By Alissa Owen
A proposed bill known as the “Trademark Dilution Improvement Act” responds to confusion over the former Trademark Dilution statute, known as The Federal Trademark Dilution Act (FTDA). The FTDA of 1996 provided owners of “famous” marks special protection against third-party non-competitive uses of their marks, because such third-party use, even for different goods or services, might result in a whittling away, or “dilution” of their companies’ well-known marks. In other words, trademark dilution addresses the injury where there has been a “gradual whittling away or dispersion of the identity and hold upon the public mind of the mark or name by its use on non-competing goods.” (1) As an example, KODAK, an arguably famous mark, is diluted by companies who use “KODAK” for KODAK pianos or KODAK spas.

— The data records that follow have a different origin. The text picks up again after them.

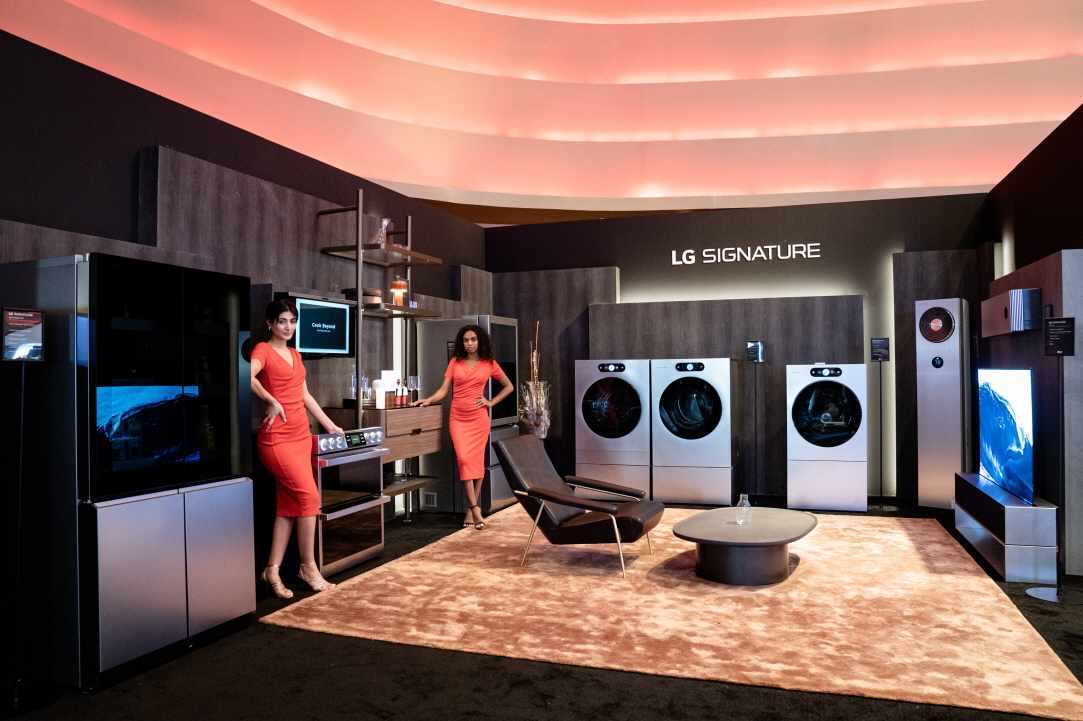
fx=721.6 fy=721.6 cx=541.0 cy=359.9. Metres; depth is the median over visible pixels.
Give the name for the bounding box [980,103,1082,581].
right wall
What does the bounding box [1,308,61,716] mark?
sign stand
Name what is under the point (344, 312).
television
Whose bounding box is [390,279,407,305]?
lamp
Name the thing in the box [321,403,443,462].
wooden cabinet
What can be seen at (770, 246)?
wall sign
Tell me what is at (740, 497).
glass vase
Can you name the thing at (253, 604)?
display refrigerator
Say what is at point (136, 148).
left wall
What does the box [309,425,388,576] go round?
oven
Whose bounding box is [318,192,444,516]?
shelving unit
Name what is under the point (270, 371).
woman
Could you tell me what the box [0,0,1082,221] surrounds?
ceiling
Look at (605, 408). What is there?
washing machine
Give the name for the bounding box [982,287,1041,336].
air conditioner
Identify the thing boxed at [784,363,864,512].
washing machine
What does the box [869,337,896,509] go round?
sign stand
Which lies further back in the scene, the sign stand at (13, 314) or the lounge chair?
the lounge chair
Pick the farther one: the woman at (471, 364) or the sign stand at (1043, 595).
the woman at (471, 364)
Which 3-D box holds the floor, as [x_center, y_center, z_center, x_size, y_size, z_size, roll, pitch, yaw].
[0.864,1.351,3.768,8.063,0.110,10.797,-1,-1,19]
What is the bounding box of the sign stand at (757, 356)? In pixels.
[744,340,764,504]
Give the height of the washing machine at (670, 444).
1.351 m
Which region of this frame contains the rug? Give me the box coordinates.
[268,505,1082,718]
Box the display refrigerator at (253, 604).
[0,251,254,692]
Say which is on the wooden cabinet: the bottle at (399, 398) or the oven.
the bottle at (399, 398)
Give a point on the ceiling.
(384, 177)
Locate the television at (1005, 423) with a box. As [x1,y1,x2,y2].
[977,368,1034,505]
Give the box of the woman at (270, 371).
[251,297,340,598]
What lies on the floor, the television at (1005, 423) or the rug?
the rug
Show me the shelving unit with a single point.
(359, 261)
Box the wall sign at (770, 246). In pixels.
[670,242,822,265]
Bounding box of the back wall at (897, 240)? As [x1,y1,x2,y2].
[484,191,991,501]
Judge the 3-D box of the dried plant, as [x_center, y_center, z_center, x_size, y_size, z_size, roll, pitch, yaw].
[-0.060,0.459,7.277,0.362,1.684,0.377,-1,-1,19]
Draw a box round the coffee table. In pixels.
[674,508,816,586]
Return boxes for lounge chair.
[494,436,660,576]
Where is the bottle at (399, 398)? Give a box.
[395,377,405,406]
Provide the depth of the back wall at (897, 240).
7.28 m
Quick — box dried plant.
[519,320,552,440]
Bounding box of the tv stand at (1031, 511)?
[955,472,1058,585]
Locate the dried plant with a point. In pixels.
(530, 385)
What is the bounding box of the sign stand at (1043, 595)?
[1026,318,1081,604]
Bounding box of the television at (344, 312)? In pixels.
[278,293,355,357]
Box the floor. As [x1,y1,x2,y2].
[0,496,1080,720]
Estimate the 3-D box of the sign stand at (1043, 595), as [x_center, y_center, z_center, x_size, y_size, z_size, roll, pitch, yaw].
[2.838,0.525,3.951,0.307,1.551,0.311,-1,-1,19]
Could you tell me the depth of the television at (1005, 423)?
4.71 m
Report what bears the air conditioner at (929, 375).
on the floor
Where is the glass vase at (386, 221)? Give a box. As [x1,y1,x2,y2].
[375,217,391,247]
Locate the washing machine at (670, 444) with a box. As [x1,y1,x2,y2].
[650,357,733,504]
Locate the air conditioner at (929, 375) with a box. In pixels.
[915,299,969,511]
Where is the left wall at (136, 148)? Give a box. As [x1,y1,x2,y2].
[0,26,488,523]
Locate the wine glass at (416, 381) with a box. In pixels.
[408,374,420,404]
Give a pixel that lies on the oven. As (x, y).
(374, 467)
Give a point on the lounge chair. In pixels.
(558, 501)
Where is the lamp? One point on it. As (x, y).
(401, 284)
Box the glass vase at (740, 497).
[735,494,751,525]
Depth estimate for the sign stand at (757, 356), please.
6.91 m
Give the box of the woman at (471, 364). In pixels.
[414,320,512,528]
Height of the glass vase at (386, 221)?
0.260 m
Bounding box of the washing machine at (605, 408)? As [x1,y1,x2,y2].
[574,357,649,496]
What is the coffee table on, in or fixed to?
on the rug
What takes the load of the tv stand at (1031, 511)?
on the floor
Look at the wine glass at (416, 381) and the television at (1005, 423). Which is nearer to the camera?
the television at (1005, 423)
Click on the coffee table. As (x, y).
(774, 541)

However, since the FTDA’s inception, Circuit Courts’ treatment of trademark dilution claims conflict, and there is no uniform agreement as to how the injury of dilution should be measured. In a decision attempting to overcome the disparate treatment of lower courts of trademark dilution claims, the Supreme Court held “actual dilution” must be proved in order to win on a dilution claim. However, actual dilution requires showing that measurable dilutive harm occurred, or that the mark was measurably impaired. (2) However, such a standard does not comport with Congress’ intent, which was to prevent dilution from initial third-party use, before measurable damage to the mark occurs. (3) In fact, by the time measurable, provable damage to a mark occurs, much time has passed, the damage has been done, and the remedy, which is injunctive relief, is far less effective. (4)

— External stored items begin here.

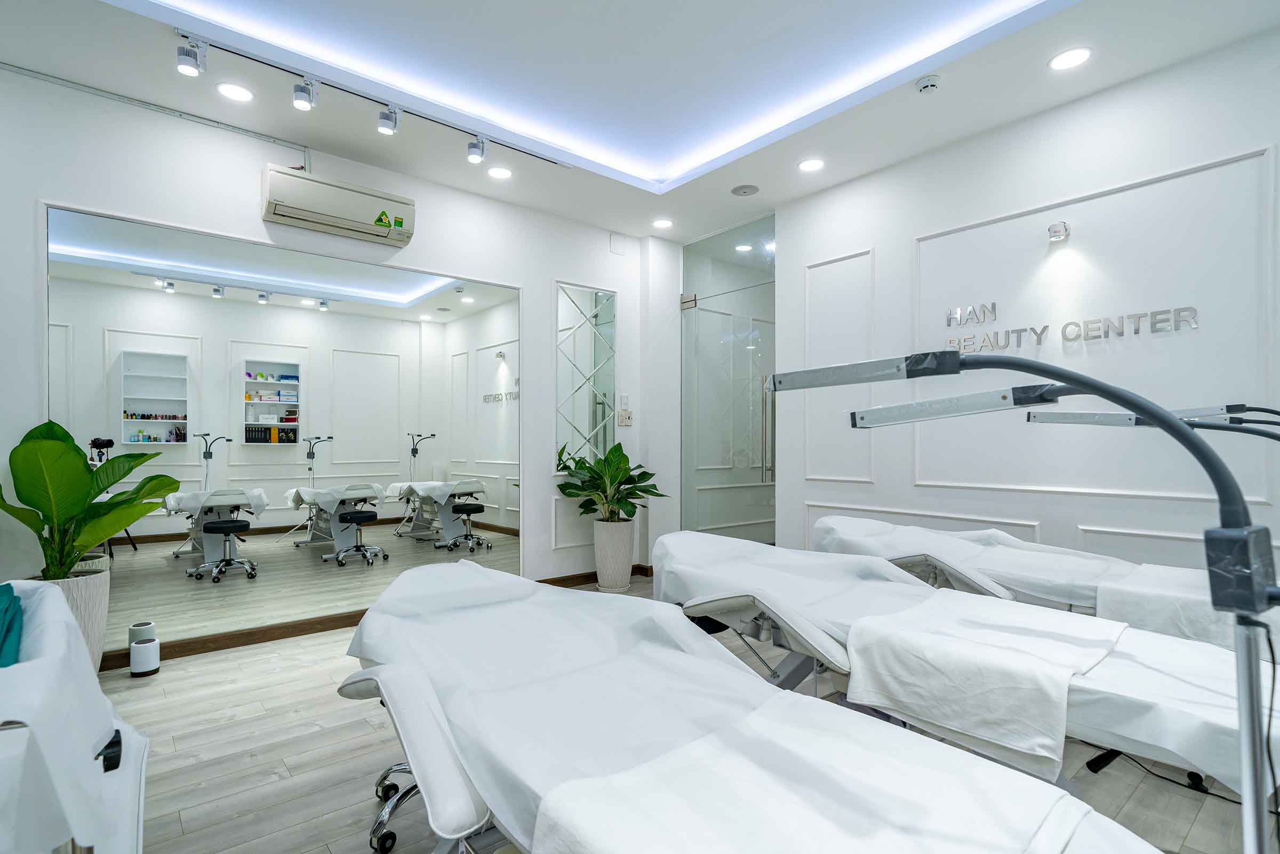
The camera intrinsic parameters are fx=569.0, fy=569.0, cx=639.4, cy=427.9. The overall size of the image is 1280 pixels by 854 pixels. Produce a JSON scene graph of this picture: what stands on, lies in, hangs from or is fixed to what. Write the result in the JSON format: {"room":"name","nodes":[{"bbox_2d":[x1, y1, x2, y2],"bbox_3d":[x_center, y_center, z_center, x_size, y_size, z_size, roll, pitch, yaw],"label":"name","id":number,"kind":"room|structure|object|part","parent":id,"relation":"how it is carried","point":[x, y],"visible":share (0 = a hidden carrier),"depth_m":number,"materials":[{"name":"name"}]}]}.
{"room":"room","nodes":[
{"label":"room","id":0,"kind":"room"},
{"bbox_2d":[0,66,666,653],"bbox_3d":[-1.668,-0.257,3.473,4.672,2.901,0.169,0,-1,-40],"label":"left wall","id":1,"kind":"structure","parent":0,"point":[524,280],"depth_m":3.19,"materials":[{"name":"white paint"}]},
{"bbox_2d":[0,62,312,161],"bbox_3d":[-2.623,-1.568,2.679,1.686,0.159,0.030,0,-1,-40],"label":"conduit","id":2,"kind":"object","parent":1,"relation":"attached to","point":[274,140],"visible":0.95,"depth_m":2.83,"materials":[{"name":"grey metal"}]},
{"bbox_2d":[47,201,519,658],"bbox_3d":[-1.769,0.039,3.302,2.272,2.062,0.010,0,-1,-40],"label":"wall mirror","id":3,"kind":"object","parent":1,"relation":"attached to","point":[487,519],"visible":0.92,"depth_m":3.12,"materials":[{"name":"mirror"}]},
{"bbox_2d":[261,163,415,246],"bbox_3d":[-1.710,-1.258,3.266,0.747,0.252,0.199,0,-1,-40],"label":"air conditioner","id":4,"kind":"object","parent":1,"relation":"attached to","point":[359,198],"visible":0.99,"depth_m":3.17,"materials":[{"name":"white plastic"}]},
{"bbox_2d":[100,565,654,671],"bbox_3d":[-1.630,1.139,3.394,4.060,0.087,0.021,0,-1,-40],"label":"baseboard","id":5,"kind":"structure","parent":1,"relation":"attached to","point":[266,636],"depth_m":3.13,"materials":[{"name":"brown wood"}]},
{"bbox_2d":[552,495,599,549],"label":"wall molding","id":6,"kind":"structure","parent":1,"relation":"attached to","point":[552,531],"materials":[{"name":"white paint"}]},
{"bbox_2d":[555,281,615,474],"bbox_3d":[-0.414,-0.375,4.387,0.575,1.455,0.029,0,-1,-40],"label":"mirror","id":7,"kind":"object","parent":1,"relation":"attached to","point":[597,295],"visible":0.95,"depth_m":4.38,"materials":[{"name":"mirror"}]},
{"bbox_2d":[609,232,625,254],"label":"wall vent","id":8,"kind":"object","parent":1,"relation":"attached to","point":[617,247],"visible":0.98,"depth_m":4.51,"materials":[{"name":"white"}]},
{"bbox_2d":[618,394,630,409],"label":"light switch","id":9,"kind":"object","parent":1,"relation":"attached to","point":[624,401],"visible":0.99,"depth_m":4.54,"materials":[{"name":"white plastic"}]},
{"bbox_2d":[616,410,633,426],"bbox_3d":[-0.118,-0.079,4.577,0.125,0.120,0.017,0,-1,-40],"label":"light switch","id":10,"kind":"object","parent":1,"relation":"attached to","point":[624,419],"visible":0.99,"depth_m":4.57,"materials":[{"name":"white plastic"}]},
{"bbox_2d":[0,0,1279,240],"bbox_3d":[0.044,-1.751,1.915,4.679,0.253,4.361,0,-1,-40],"label":"ceiling","id":11,"kind":"structure","parent":0,"point":[772,198],"depth_m":2.67,"materials":[{"name":"white paint"}]},
{"bbox_2d":[216,82,253,101],"bbox_3d":[-1.929,-1.598,2.710,0.156,0.007,0.156,0,-1,-40],"label":"recessed light","id":12,"kind":"object","parent":11,"relation":"in","point":[236,93],"visible":0.98,"depth_m":2.70,"materials":[{"name":"white"}]},
{"bbox_2d":[176,31,582,174],"bbox_3d":[-1.163,-1.562,2.903,1.919,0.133,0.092,0,-1,-40],"label":"track light rail","id":13,"kind":"object","parent":11,"relation":"attached to","point":[244,56],"visible":0.95,"depth_m":2.69,"materials":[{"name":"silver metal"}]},
{"bbox_2d":[176,37,206,76],"bbox_3d":[-1.860,-1.542,2.359,0.089,0.130,0.088,0,-1,-40],"label":"spotlight","id":14,"kind":"object","parent":13,"relation":"attached to","point":[186,63],"visible":0.98,"depth_m":2.35,"materials":[{"name":"metal"}]},
{"bbox_2d":[292,77,317,110],"bbox_3d":[-1.529,-1.529,2.596,0.089,0.128,0.092,0,-1,-40],"label":"spotlight","id":15,"kind":"object","parent":13,"relation":"attached to","point":[306,105],"visible":0.97,"depth_m":2.59,"materials":[{"name":"metal"}]},
{"bbox_2d":[377,105,401,135],"bbox_3d":[-1.238,-1.533,2.815,0.090,0.127,0.098,0,-1,-40],"label":"spotlight","id":16,"kind":"object","parent":13,"relation":"attached to","point":[384,125],"visible":0.97,"depth_m":2.82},
{"bbox_2d":[466,135,486,164],"bbox_3d":[-0.884,-1.523,3.093,0.084,0.129,0.092,0,-1,-40],"label":"spotlight","id":17,"kind":"object","parent":13,"relation":"attached to","point":[472,158],"visible":0.97,"depth_m":3.09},
{"bbox_2d":[487,165,511,179],"bbox_3d":[-0.872,-1.586,3.541,0.153,0.009,0.154,0,-1,-40],"label":"recessed light","id":18,"kind":"object","parent":11,"relation":"in","point":[499,173],"visible":0.98,"depth_m":3.53,"materials":[{"name":"white"}]},
{"bbox_2d":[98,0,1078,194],"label":"led strip light","id":19,"kind":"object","parent":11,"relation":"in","point":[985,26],"visible":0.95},
{"bbox_2d":[651,217,673,229],"bbox_3d":[0.175,-1.570,4.372,0.158,0.009,0.159,0,-1,-40],"label":"recessed light","id":20,"kind":"object","parent":11,"relation":"in","point":[662,225],"visible":0.98,"depth_m":4.36,"materials":[{"name":"white"}]},
{"bbox_2d":[730,184,759,196],"bbox_3d":[0.702,-1.581,3.790,0.174,0.009,0.177,0,-1,-40],"label":"ceiling speaker","id":21,"kind":"object","parent":11,"relation":"in","point":[737,190],"visible":0.99,"depth_m":3.78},
{"bbox_2d":[797,157,825,172],"bbox_3d":[1.027,-1.580,3.418,0.156,0.008,0.158,0,-1,-40],"label":"recessed light","id":22,"kind":"object","parent":11,"relation":"in","point":[813,165],"visible":0.98,"depth_m":3.41,"materials":[{"name":"white"}]},
{"bbox_2d":[914,74,940,93],"bbox_3d":[1.328,-1.582,2.629,0.101,0.035,0.104,0,-1,-40],"label":"smoke detector","id":23,"kind":"object","parent":11,"relation":"attached to","point":[933,80],"visible":0.99,"depth_m":2.61,"materials":[{"name":"white plastic"}]},
{"bbox_2d":[1048,46,1092,70],"bbox_3d":[1.855,-1.592,2.453,0.158,0.007,0.161,0,-1,-40],"label":"recessed light","id":24,"kind":"object","parent":11,"relation":"in","point":[1070,58],"visible":0.98,"depth_m":2.45,"materials":[{"name":"white"}]},
{"bbox_2d":[76,573,1273,853],"bbox_3d":[0.198,1.213,2.077,5.725,0.104,4.865,0,-1,-40],"label":"floor","id":25,"kind":"structure","parent":0,"point":[256,765],"depth_m":1.94,"materials":[{"name":"grey wood"}]},
{"bbox_2d":[34,558,111,668],"bbox_3d":[-2.558,0.910,2.513,0.327,0.540,0.340,0,-1,-40],"label":"planter","id":26,"kind":"object","parent":25,"relation":"on","point":[84,596],"visible":0.4,"depth_m":2.49,"materials":[{"name":"white ceramic"}]},
{"bbox_2d":[0,417,182,578],"bbox_3d":[-2.391,0.319,2.454,0.723,0.716,0.678,0,-1,-40],"label":"potted plant","id":27,"kind":"object","parent":26,"relation":"in","point":[73,444],"visible":0.91,"depth_m":2.41,"materials":[{"name":"green plant"}]},
{"bbox_2d":[0,578,150,853],"bbox_3d":[-1.384,0.707,1.099,0.656,0.679,0.975,0,-1,-40],"label":"massage table","id":28,"kind":"object","parent":25,"relation":"on","point":[48,593],"visible":0.93,"depth_m":1.04,"materials":[{"name":"white fabric"}]},
{"bbox_2d":[0,580,23,667],"bbox_3d":[-1.457,0.433,1.143,0.313,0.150,0.413,0,-1,-40],"label":"teal towel","id":29,"kind":"object","parent":28,"relation":"on","point":[1,596],"visible":0.84,"depth_m":1.20,"materials":[{"name":"teal fabric"}]},
{"bbox_2d":[128,620,160,676],"bbox_3d":[-2.365,1.056,2.723,0.112,0.228,0.115,0,-1,-40],"label":"air purifier","id":30,"kind":"object","parent":25,"relation":"on","point":[144,665],"visible":0.99,"depth_m":2.69,"materials":[{"name":"white plastic"}]},
{"bbox_2d":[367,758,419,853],"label":"stool","id":31,"kind":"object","parent":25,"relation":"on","point":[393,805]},
{"bbox_2d":[592,518,636,590],"bbox_3d":[-0.200,0.939,4.263,0.303,0.495,0.306,0,-1,-40],"label":"planter","id":32,"kind":"object","parent":25,"relation":"on","point":[627,571],"visible":0.93,"depth_m":4.15,"materials":[{"name":"white ceramic"}]},
{"bbox_2d":[555,438,668,522],"bbox_3d":[-0.191,0.414,4.141,0.767,0.615,0.763,0,-1,-40],"label":"potted plant","id":33,"kind":"object","parent":32,"relation":"in","point":[615,449],"visible":0.93,"depth_m":4.10,"materials":[{"name":"green plant"}]},
{"bbox_2d":[342,551,1168,853],"bbox_3d":[-0.010,0.788,1.194,0.894,0.729,1.987,0,-1,-40],"label":"massage table","id":34,"kind":"object","parent":25,"relation":"on","point":[439,715],"visible":0.91,"depth_m":1.07,"materials":[{"name":"white fabric"}]},
{"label":"base","id":35,"kind":"part","parent":34,"relation":"part of","materials":[{"name":"silver metal"}]},
{"bbox_2d":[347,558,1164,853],"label":"white sheet","id":36,"kind":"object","parent":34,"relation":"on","point":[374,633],"visible":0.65,"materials":[{"name":"white fabric"}]},
{"bbox_2d":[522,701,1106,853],"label":"white towel","id":37,"kind":"object","parent":34,"relation":"on","point":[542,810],"visible":0.96,"depth_m":0.83,"materials":[{"name":"white fabric"}]},
{"bbox_2d":[650,531,1279,814],"bbox_3d":[0.832,0.805,1.722,0.827,0.741,1.967,0,-1,-40],"label":"massage table","id":38,"kind":"object","parent":25,"relation":"on","point":[1135,665],"visible":0.68,"depth_m":1.46,"materials":[{"name":"white fabric"}]},
{"bbox_2d":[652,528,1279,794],"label":"white sheet","id":39,"kind":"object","parent":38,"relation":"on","point":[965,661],"visible":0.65,"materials":[{"name":"white fabric"}]},
{"bbox_2d":[835,597,1128,774],"bbox_3d":[0.936,0.655,1.572,0.617,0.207,0.565,0,-1,-40],"label":"white towel","id":40,"kind":"object","parent":38,"relation":"on","point":[905,668],"visible":0.91,"depth_m":1.42,"materials":[{"name":"white fabric"}]},
{"bbox_2d":[773,348,1279,850],"bbox_3d":[0.608,0.468,0.989,0.337,1.204,0.812,0,-1,-40],"label":"lamp","id":41,"kind":"object","parent":25,"relation":"on","point":[1241,722],"visible":0.97,"depth_m":0.81,"materials":[{"name":"metal"}]},
{"bbox_2d":[816,514,1279,652],"bbox_3d":[1.673,0.806,2.264,0.858,0.701,1.970,0,-1,-40],"label":"massage table","id":42,"kind":"object","parent":25,"relation":"on","point":[855,526],"visible":0.45,"depth_m":2.21,"materials":[{"name":"white fabric"}]},
{"bbox_2d":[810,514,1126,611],"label":"white sheet","id":43,"kind":"object","parent":42,"relation":"on","point":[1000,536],"visible":0.52,"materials":[{"name":"white fabric"}]},
{"bbox_2d":[1093,566,1241,654],"bbox_3d":[1.923,0.638,1.898,0.554,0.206,0.507,0,-1,-40],"label":"towel","id":44,"kind":"object","parent":42,"relation":"on","point":[1160,598],"visible":0.58,"depth_m":1.84,"materials":[{"name":"white fabric"}]},
{"bbox_2d":[1019,402,1279,437],"bbox_3d":[1.775,0.439,1.824,0.299,1.096,0.836,0,-1,-40],"label":"lamp","id":45,"kind":"object","parent":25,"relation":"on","point":[1045,416],"visible":0.86,"depth_m":1.83,"materials":[{"name":"metal"}]},
{"bbox_2d":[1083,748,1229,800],"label":"power cable","id":46,"kind":"object","parent":25,"relation":"on","point":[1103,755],"visible":0.56,"depth_m":1.87,"materials":[{"name":"black plastic"}]},
{"bbox_2d":[777,21,1279,589],"bbox_3d":[2.166,-0.247,2.833,0.154,2.914,3.482,0,-1,-40],"label":"right wall","id":47,"kind":"structure","parent":0,"point":[1238,140],"depth_m":2.81,"materials":[{"name":"white paint"}]},
{"bbox_2d":[679,213,776,545],"bbox_3d":[0.736,-0.181,4.536,0.136,2.798,1.106,0,-1,-40],"label":"glass door","id":48,"kind":"structure","parent":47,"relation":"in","point":[767,491],"depth_m":4.56,"materials":[{"name":"clear glass"}]},
{"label":"door handle","id":49,"kind":"part","parent":48,"relation":"part of","materials":[{"name":"silver metal"}]},
{"bbox_2d":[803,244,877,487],"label":"wall molding","id":50,"kind":"structure","parent":47,"relation":"attached to","point":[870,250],"depth_m":3.67,"materials":[{"name":"white paint"}]},
{"bbox_2d":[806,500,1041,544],"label":"wall molding","id":51,"kind":"structure","parent":47,"relation":"attached to","point":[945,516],"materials":[{"name":"white paint"}]},
{"bbox_2d":[1046,220,1070,241],"bbox_3d":[2.041,-0.966,2.780,0.105,0.084,0.084,0,-1,-40],"label":"wall lamp","id":52,"kind":"object","parent":47,"relation":"attached to","point":[1061,232],"visible":0.98,"depth_m":2.77,"materials":[{"name":"silver metal"}]},
{"bbox_2d":[944,299,1202,350],"bbox_3d":[2.078,-0.505,2.848,0.021,0.179,1.051,0,-1,-40],"label":"wall lettering","id":53,"kind":"object","parent":47,"relation":"attached to","point":[1095,337],"visible":0.98,"depth_m":2.78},
{"bbox_2d":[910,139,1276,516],"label":"wall molding","id":54,"kind":"structure","parent":47,"relation":"attached to","point":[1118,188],"depth_m":2.79,"materials":[{"name":"white paint"}]},
{"bbox_2d":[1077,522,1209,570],"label":"wall molding","id":55,"kind":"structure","parent":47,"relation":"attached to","point":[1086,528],"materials":[{"name":"white paint"}]}
]}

The proposed bill, H.R. 683, the “Trademark Dilution Improvement Act of 2005,” recently approved by the House Judiciary Committee, provides important and necessary improvements to the Federal trademark dilution statute to increase certainty for all parties involved in trademark disputes. This new legislation provides a more provable cause of action to famous marks owners while protecting free speech. Specifically, H.R. 683 does away with the requirement that a person use a famous mark as a “designation of source” before this use is deemed a “diluting” use. The new proposed law also strengthens the fair use exemption for famous marks used in parody or commentary.
In conclusion, not only may owners of famous marks soon have greater assurance that those using their marks, even for non-competitive goods or services, may not fare as well in court, but also attorneys representing famous-mark owners may more effectively understand how to protect perhaps one of their client’s greatest assets: their client’s name.